December 29, 2015 Leave a comment

No U.S. holiday is as distinctive as Thanksgiving. In our busy, deadline-fixated age, expressing gratitude to our heavenly Father is too easily squeezed out of our lives, but it is important. First, I think human beings are “hardwired” to do this. Even atheists seem to have unsettling moments when they feel an irresistible urge to thank someone “up there.” One of the problems with atheism occurs when pain is avoided or pleasure gained—having no one to give thanks to leaves you with an itch you cannot scratch. But there is more than a primeval urge to justify thanking God. On almost every page of the Bible, we see this as a theme. The Old Testament reverberates with the sound of people praising God; Israel’s history is full of thanksgiving to God for showing them mercy and delivering them from disaster.

In the New Testament, Jesus offers up thanks to God the Father, most importantly at the Last Supper (Matthew 26:26-27), where the word used for thanksgiving is eucharist, still used in many churches for communion. Paul not only regularly gives thanks; he actually commands it of others. Thanksgiving is giving thanks and that alone. Of all the different types of prayer, this is least likely to be contaminated by our own conscious or subconscious desire to manipulate God.
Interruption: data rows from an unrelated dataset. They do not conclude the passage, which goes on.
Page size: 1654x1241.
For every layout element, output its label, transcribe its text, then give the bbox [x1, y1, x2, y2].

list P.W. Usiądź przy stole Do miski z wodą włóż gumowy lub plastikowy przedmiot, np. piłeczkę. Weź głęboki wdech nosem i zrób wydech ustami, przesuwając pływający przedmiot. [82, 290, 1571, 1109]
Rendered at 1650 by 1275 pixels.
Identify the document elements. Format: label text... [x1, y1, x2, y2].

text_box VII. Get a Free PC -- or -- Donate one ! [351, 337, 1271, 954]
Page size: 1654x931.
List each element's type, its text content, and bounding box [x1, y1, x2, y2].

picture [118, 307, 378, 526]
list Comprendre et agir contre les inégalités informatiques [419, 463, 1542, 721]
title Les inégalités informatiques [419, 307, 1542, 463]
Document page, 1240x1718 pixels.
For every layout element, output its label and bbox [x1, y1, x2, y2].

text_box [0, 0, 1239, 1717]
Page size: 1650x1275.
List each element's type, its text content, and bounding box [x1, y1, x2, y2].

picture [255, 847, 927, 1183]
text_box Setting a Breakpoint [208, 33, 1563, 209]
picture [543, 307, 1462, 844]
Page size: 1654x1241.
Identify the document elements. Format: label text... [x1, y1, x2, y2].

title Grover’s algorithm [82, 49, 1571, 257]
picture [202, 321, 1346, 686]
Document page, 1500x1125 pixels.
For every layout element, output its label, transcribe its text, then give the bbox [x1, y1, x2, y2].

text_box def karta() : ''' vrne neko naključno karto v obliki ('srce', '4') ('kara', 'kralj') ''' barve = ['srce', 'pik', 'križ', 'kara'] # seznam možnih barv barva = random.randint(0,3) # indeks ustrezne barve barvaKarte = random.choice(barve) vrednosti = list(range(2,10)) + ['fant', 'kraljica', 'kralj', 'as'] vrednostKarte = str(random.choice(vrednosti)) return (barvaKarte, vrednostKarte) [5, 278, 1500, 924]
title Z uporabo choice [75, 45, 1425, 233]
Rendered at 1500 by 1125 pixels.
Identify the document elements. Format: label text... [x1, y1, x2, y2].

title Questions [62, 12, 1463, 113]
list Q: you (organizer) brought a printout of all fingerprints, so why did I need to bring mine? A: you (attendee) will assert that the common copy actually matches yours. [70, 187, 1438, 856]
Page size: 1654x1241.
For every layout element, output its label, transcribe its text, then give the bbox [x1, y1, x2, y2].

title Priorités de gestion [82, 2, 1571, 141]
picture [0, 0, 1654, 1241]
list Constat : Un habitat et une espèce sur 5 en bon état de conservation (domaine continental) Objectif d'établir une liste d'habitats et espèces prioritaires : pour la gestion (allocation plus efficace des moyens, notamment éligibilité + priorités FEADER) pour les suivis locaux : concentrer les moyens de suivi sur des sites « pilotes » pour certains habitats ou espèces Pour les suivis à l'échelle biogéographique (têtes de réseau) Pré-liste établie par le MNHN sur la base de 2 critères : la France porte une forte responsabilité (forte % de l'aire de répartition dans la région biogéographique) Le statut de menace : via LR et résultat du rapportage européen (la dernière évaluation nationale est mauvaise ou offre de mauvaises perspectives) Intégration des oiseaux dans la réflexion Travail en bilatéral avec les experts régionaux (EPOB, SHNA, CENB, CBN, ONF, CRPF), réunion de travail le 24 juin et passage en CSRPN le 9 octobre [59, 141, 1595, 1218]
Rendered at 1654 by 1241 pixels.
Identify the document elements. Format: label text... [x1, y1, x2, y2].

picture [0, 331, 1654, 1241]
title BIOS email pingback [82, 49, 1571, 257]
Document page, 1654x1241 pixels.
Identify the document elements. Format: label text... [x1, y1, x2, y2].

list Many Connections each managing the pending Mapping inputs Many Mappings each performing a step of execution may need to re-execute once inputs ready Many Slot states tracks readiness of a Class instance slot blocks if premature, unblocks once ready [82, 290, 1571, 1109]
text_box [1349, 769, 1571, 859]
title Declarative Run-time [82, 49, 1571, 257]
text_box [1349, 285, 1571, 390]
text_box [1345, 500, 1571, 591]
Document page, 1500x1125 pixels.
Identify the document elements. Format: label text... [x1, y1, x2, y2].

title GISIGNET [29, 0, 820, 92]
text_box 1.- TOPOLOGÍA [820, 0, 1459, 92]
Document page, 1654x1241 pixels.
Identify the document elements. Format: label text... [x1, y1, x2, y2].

Today, Thanksgiving is neglected in part because Western culture is so obsessed with the future. But to give thanks to God is to look backward, not forward, and to express gratitude for the good things that have come our way. It’s easy to say, “Thank’s God” for the health and wealth we have. But do we also give God thanks for friends, family, housing, or a hundred other things? Let’s give him thanks for little things in life, too. At least five blessings result from this:

First: thankfulness forces us to focus on what we have had rather than what we want. In our materialistic culture, we can succumb to a consumerism of the soul that reduces our prayers to shopping lists. Thankfulness looks outward, not inward. It realigns our lives so that they revolve around God instead of trying to make God revolve around us.

Second: thankfulness highlights grace. To give thanks is to admit that you are dependent, to say, “I couldn’t have done this on my own, but you helped me.” Thanksgiving removes the temptation to boast and strengthens the only basis on which we can relate to God: that of accepting our own unworthiness and God’s free grace in Jesus Christ.

Third: thankfulness encourages a positive attitude. It forces us to think about what is right with our lives rather than what is wrong. This is important in an age when many feel depressed. Thanking God is a proven way of piercing the gloomiest of clouds.

Fourth: thankfulness develops hope for the future. Looking backwards to the past with thanksgiving actually helps us to look toward the future with anticipation.

Fifth: practicing thankfulness regularly ensures that gratitude spills into all areas of life. We cannot thank God for difficult colleagues, relatives, or neighbors for long before finding that we express a positive attitude toward them. Those who regularly give thanks to God find they are ready to give to others. Gratitude and generosity go hand in hand.

Whether or not we celebrate Thanksgiving, we all need to be reminded to practice thanksgiving on a daily basis. That “attitude of gratitude” is not just a duty to be fulfilled but something that will bless us and others. It’s typical of God’s graciousness that the best gift we can give ourselves and others is to say thanks for what we have already received.